Nein, auf keinen Fall, aber es gibt immer wieder Beispiele, in denen doch richtig gehandelt wird. Ich hoffe, dass sich das in der Zukunft weiterentwickelt. Aber man sieht immer wieder, dass Spieler versuchen, mit einer Gehirnerschütterung zu spielen und die Verletzung geheimzuhalten.

Dabei ist genau dann die Gefahr einer weiteren Verletzung viel höher.
Viel, viel höher, absolut. Das »Second Impact Syndrom« hat vor allem bei Jugendlichen fatale Folgen. Ich habe die Zahl nicht im Kopf, aber in Nordamerika sterben pro Sportsaison fast 1000 Jugendliche am »Second Impact Syndrom«, also an der zweiten Gehirnerschütterung, wenn die erste nicht ausgeheilt war, manchmal sogar während des Spiels.

Chris Borland beendete trotz Auszeichnungen nach nur einer NFL-Saison seine Karriere, da er sich dem Risiko nicht mehr aussetzen wollte. Wünschen Sie sich, Sie hätten fünf Jahre früher aufgehört?

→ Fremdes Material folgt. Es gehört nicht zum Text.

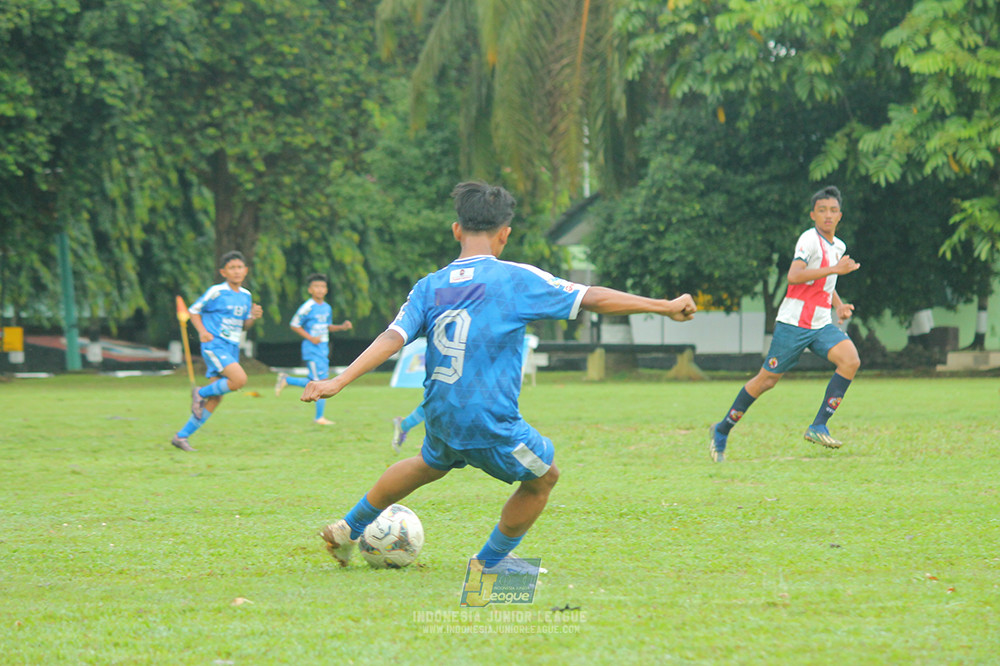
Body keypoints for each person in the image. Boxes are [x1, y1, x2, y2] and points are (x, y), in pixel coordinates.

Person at [301, 181, 697, 572]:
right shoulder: (515, 279)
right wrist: (663, 306)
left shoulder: (430, 286)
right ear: (504, 234)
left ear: (457, 230)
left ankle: (349, 527)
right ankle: (489, 563)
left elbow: (393, 337)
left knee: (429, 462)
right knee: (544, 476)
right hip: (487, 417)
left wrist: (339, 381)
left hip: (439, 411)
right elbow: (591, 296)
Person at [709, 185, 861, 462]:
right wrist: (836, 269)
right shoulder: (808, 239)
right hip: (793, 323)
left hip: (820, 323)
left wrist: (838, 305)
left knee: (850, 360)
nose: (828, 215)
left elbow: (826, 281)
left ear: (840, 216)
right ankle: (722, 429)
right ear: (813, 215)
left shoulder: (838, 246)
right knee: (767, 380)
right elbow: (795, 275)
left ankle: (818, 426)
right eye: (822, 210)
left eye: (834, 210)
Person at [171, 251, 263, 452]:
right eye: (232, 268)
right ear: (223, 272)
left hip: (231, 347)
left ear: (245, 270)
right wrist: (202, 332)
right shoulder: (216, 292)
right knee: (239, 380)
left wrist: (253, 317)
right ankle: (199, 392)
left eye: (240, 267)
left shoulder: (246, 295)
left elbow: (244, 326)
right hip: (215, 345)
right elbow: (194, 311)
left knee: (216, 398)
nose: (237, 271)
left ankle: (181, 436)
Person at [274, 273, 353, 425]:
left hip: (323, 349)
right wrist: (311, 338)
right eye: (316, 286)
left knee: (315, 381)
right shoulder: (307, 307)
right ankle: (319, 417)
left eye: (322, 286)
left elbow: (326, 326)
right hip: (312, 350)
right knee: (321, 382)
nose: (320, 289)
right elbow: (294, 324)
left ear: (326, 290)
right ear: (310, 290)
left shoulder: (327, 307)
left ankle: (286, 380)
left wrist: (341, 327)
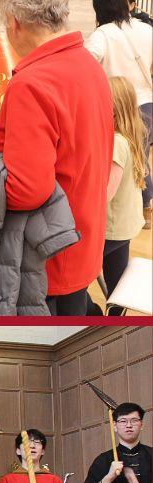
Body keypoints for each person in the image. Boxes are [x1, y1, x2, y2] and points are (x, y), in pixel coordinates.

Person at [0, 0, 113, 315]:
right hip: (82, 237)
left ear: (14, 22)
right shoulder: (88, 65)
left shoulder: (32, 82)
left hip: (47, 256)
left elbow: (26, 190)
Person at [86, 0, 153, 223]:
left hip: (115, 108)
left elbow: (84, 64)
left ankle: (124, 209)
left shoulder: (102, 34)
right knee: (139, 155)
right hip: (146, 104)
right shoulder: (146, 29)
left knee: (118, 159)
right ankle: (145, 205)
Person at [102, 77, 150, 310]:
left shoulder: (116, 143)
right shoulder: (133, 134)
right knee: (117, 280)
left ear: (112, 108)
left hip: (112, 228)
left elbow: (106, 195)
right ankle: (115, 315)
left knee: (78, 276)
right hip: (126, 225)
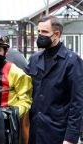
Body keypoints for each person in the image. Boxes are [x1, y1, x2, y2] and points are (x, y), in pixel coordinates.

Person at [25, 15, 83, 144]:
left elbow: (78, 102)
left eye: (45, 32)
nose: (40, 35)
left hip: (58, 133)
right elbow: (18, 80)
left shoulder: (72, 61)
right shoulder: (35, 59)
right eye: (39, 31)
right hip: (35, 130)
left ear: (57, 34)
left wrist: (70, 138)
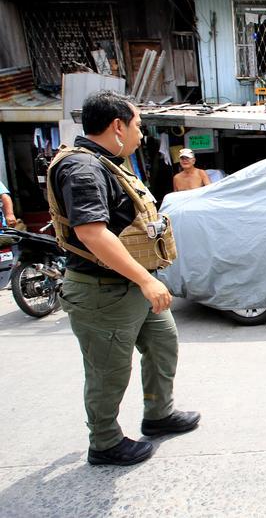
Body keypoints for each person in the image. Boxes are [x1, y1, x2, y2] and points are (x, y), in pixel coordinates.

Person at [46, 91, 200, 466]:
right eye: (137, 126)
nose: (140, 135)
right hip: (104, 290)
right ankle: (104, 441)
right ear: (117, 126)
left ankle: (158, 415)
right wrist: (146, 281)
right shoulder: (83, 168)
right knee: (108, 370)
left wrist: (145, 280)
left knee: (163, 343)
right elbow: (92, 233)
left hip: (132, 284)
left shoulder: (107, 163)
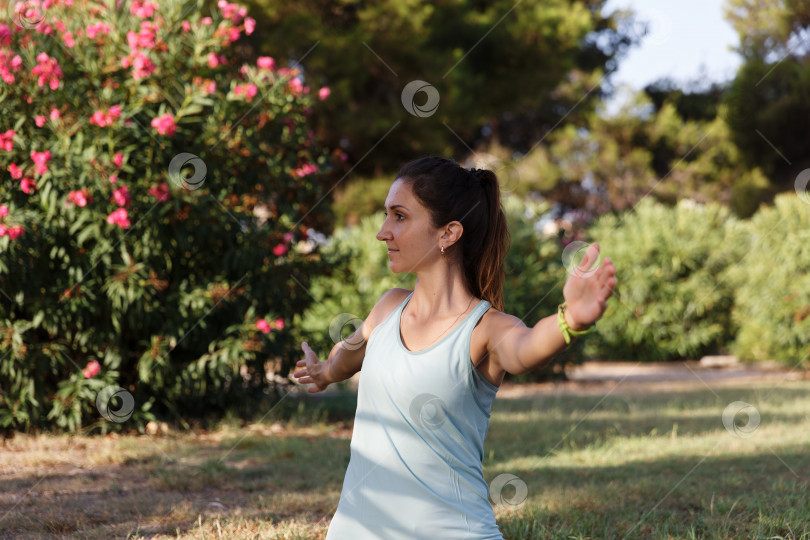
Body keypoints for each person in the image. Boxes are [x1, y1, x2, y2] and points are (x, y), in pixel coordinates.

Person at [294, 156, 616, 539]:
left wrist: (571, 320)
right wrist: (324, 372)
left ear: (448, 234)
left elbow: (527, 346)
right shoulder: (386, 307)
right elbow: (348, 354)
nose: (383, 232)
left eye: (399, 216)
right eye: (386, 215)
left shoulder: (483, 328)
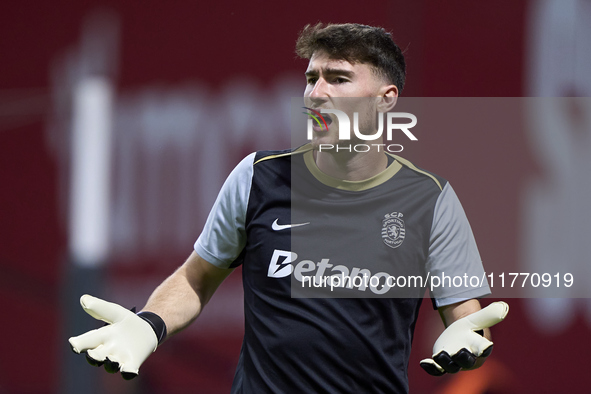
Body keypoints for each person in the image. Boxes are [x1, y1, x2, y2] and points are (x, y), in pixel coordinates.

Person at [69, 23, 508, 393]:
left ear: (385, 98)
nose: (316, 93)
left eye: (338, 79)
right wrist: (150, 323)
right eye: (310, 78)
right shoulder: (258, 177)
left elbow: (467, 319)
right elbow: (195, 278)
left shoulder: (430, 199)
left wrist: (467, 339)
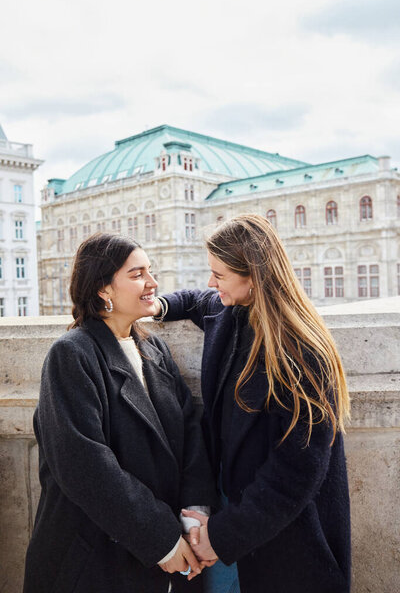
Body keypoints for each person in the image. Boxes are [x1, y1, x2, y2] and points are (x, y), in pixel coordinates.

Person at [154, 214, 351, 593]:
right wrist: (158, 305)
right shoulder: (231, 311)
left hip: (284, 534)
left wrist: (224, 536)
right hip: (235, 514)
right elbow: (196, 299)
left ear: (254, 277)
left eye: (220, 275)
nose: (211, 282)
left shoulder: (303, 352)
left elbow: (296, 473)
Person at [23, 233, 216, 593]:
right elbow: (84, 465)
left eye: (151, 271)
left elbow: (191, 435)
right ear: (103, 289)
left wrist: (195, 514)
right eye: (137, 273)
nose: (153, 283)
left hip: (168, 557)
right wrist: (161, 539)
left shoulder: (153, 348)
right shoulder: (71, 355)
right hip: (96, 563)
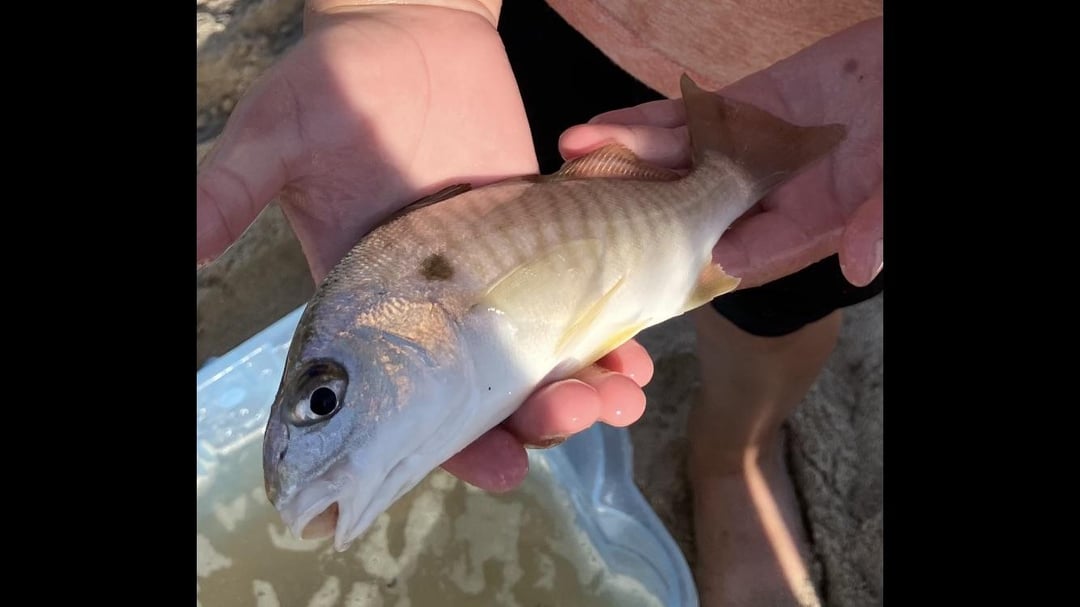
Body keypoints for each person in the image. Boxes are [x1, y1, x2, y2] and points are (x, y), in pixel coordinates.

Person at [196, 1, 882, 605]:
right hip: (540, 32)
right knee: (725, 258)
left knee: (777, 307)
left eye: (324, 399)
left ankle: (737, 453)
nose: (321, 423)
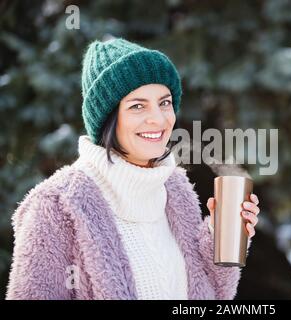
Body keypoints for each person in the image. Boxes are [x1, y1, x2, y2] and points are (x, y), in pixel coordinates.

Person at [6, 38, 260, 300]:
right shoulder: (57, 205)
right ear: (108, 118)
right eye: (137, 106)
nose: (158, 119)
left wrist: (221, 237)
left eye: (164, 102)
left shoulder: (176, 189)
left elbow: (212, 294)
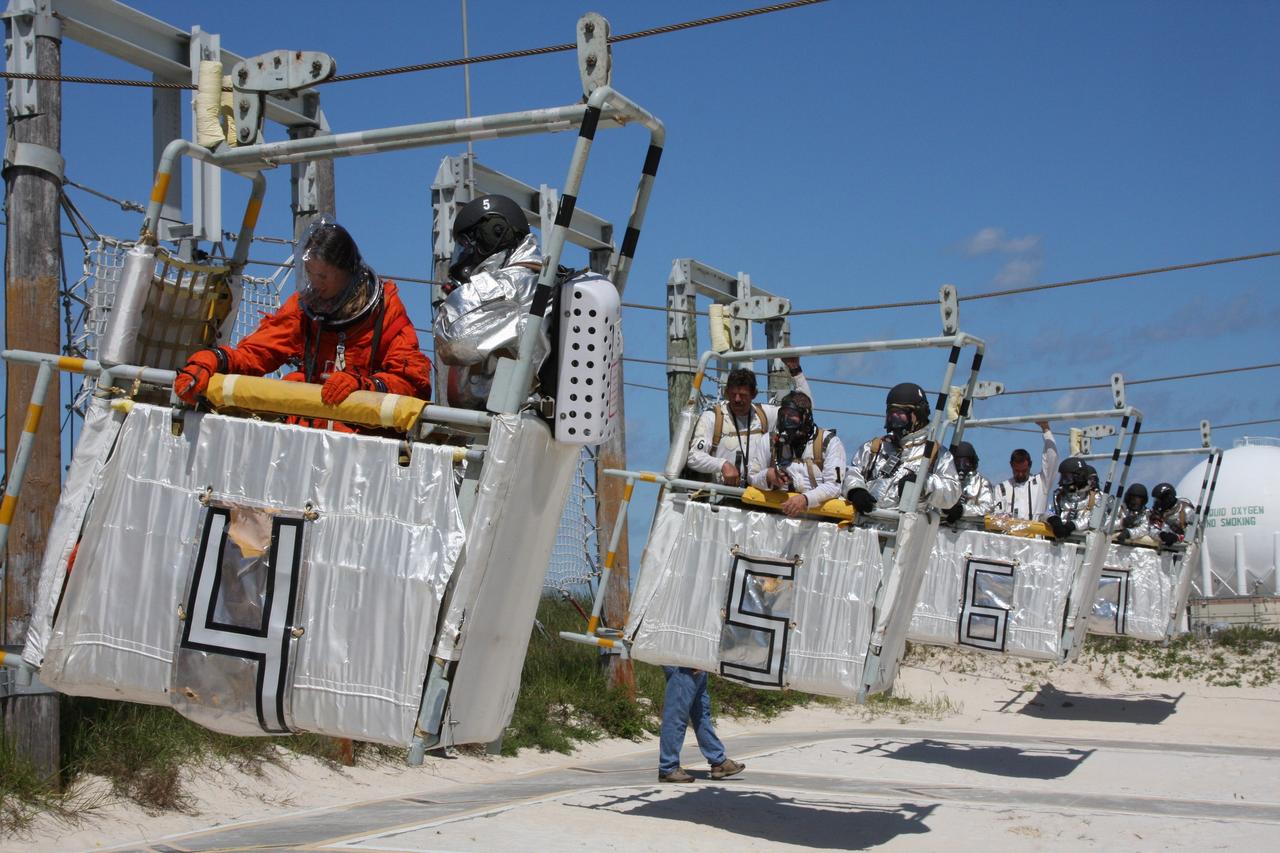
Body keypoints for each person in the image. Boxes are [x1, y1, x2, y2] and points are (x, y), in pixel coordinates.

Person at [173, 220, 432, 422]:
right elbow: (258, 353)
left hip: (366, 439)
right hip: (307, 436)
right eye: (310, 275)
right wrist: (215, 360)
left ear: (348, 272)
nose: (315, 285)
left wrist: (365, 387)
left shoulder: (385, 311)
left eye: (323, 276)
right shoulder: (303, 309)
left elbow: (413, 385)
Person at [432, 194, 545, 408]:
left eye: (466, 245)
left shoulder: (512, 285)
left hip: (516, 422)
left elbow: (449, 339)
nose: (463, 257)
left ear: (494, 233)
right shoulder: (534, 281)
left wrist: (461, 296)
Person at [686, 359, 811, 486]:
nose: (737, 399)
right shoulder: (712, 418)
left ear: (754, 394)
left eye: (743, 395)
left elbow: (804, 406)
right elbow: (694, 457)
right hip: (722, 495)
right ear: (726, 392)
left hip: (757, 495)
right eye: (733, 394)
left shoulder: (765, 415)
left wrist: (796, 370)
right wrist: (722, 464)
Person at [843, 382, 961, 516]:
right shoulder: (876, 447)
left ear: (918, 415)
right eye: (891, 415)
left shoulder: (936, 453)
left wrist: (923, 483)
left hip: (908, 528)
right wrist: (856, 490)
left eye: (900, 415)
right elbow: (852, 471)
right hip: (869, 525)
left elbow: (952, 492)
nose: (894, 421)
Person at [747, 391, 846, 517]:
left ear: (806, 417)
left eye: (792, 415)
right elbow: (752, 477)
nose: (786, 420)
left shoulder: (829, 442)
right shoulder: (769, 440)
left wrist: (805, 499)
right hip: (776, 518)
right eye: (782, 414)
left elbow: (834, 486)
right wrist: (768, 476)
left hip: (818, 522)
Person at [658, 666, 745, 783]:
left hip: (697, 664)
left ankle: (718, 761)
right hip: (683, 664)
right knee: (676, 716)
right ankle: (668, 768)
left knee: (702, 716)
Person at [994, 420, 1058, 519]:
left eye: (1024, 471)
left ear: (1030, 465)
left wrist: (1046, 429)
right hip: (1009, 534)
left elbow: (1052, 458)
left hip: (1036, 533)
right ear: (1011, 465)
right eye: (1016, 471)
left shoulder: (1042, 483)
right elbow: (997, 516)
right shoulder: (1001, 488)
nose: (1020, 475)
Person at [1045, 457, 1099, 539]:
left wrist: (1073, 525)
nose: (1063, 482)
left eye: (1067, 478)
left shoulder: (1094, 496)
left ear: (1078, 477)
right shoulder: (1060, 496)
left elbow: (1099, 519)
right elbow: (1048, 511)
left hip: (1085, 545)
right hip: (1062, 545)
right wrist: (1053, 519)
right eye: (1062, 478)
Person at [943, 440, 995, 523]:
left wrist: (963, 510)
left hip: (969, 531)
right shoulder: (945, 480)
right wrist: (943, 508)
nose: (961, 465)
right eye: (957, 462)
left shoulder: (982, 482)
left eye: (966, 462)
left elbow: (988, 508)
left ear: (972, 462)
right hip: (942, 529)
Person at [1148, 482, 1196, 547]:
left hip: (1182, 551)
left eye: (1159, 499)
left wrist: (1176, 538)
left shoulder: (1186, 511)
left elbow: (1194, 536)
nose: (1157, 502)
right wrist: (1161, 534)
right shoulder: (1159, 513)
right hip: (1162, 550)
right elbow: (1150, 529)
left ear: (1167, 498)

Das kann ich so nicht sagen, weil ich bis zu meinem letzten Check nie das Gefühl hatte, dass es einen Grund gibt aufzuhören. Es ist eine schwierige Frage. Ich hätte natürlich lieber nicht diese Probleme. Ich werde den Rest meines Lebens damit kämpfen und weiß nicht, wie es mir in fünf Jahren gehen wird. Ich weiß ja nicht mal, wie es mir morgen gehen wird. Das alles hätte ich natürlich lieber nicht. Aber ich bereue auf gar keinen Fall, dass ich Eishockey gespielt habe! Ich wünschte nur, ich wäre besser informiert gewesen, so wie viele andere auch. Niemand hat mich je zu irgendwas gezwungen. Ich habe immer alles gemacht, weil ich gedacht habe, es wäre das Richtige. Nun ist es so, wie es ist!